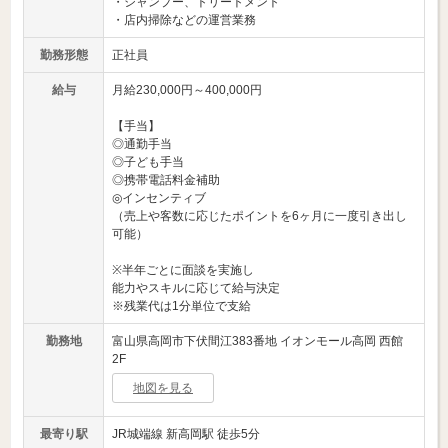
・シャンプー、トリートメント
・店内掃除などの運営業務
勤務形態
正社員
給与
月給230,000円～400,000円
【手当】
◎通勤手当
◎子ども手当
◎携帯電話料金補助
◎インセンティブ
（売上や客数に応じたポイントを6ヶ月に一度引き出し
可能）
※半年ごとに面談を実施し
能力やスキルに応じて給与決定
※残業代は1分単位で支給
勤務地
富山県高岡市下伏間江383番地 イオンモール高岡 西館
2F
地図を見る
最寄り駅
JR城端線 新高岡駅 徒歩5分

● ● ● ● ● ● ●

■ PROMPT
What is needed is a verbatim copy of every entry, with the pictures omitted.

■ PROBLEM SOLUTION
・シャンプー、トリートメント
・店内掃除などの運営業務
勤務形態
正社員
給与
月給230,000円～400,000円
【手当】
◎通勤手当
◎子ども手当
◎携帯電話料金補助
◎インセンティブ
（売上や客数に応じたポイントを6ヶ月に一度引き出し
可能）
※半年ごとに面談を実施し
能力やスキルに応じて給与決定
※残業代は1分単位で支給
勤務地
富山県高岡市下伏間江383番地 イオンモール高岡 西館
2F
地図を見る
最寄り駅
JR城端線 新高岡駅 徒歩5分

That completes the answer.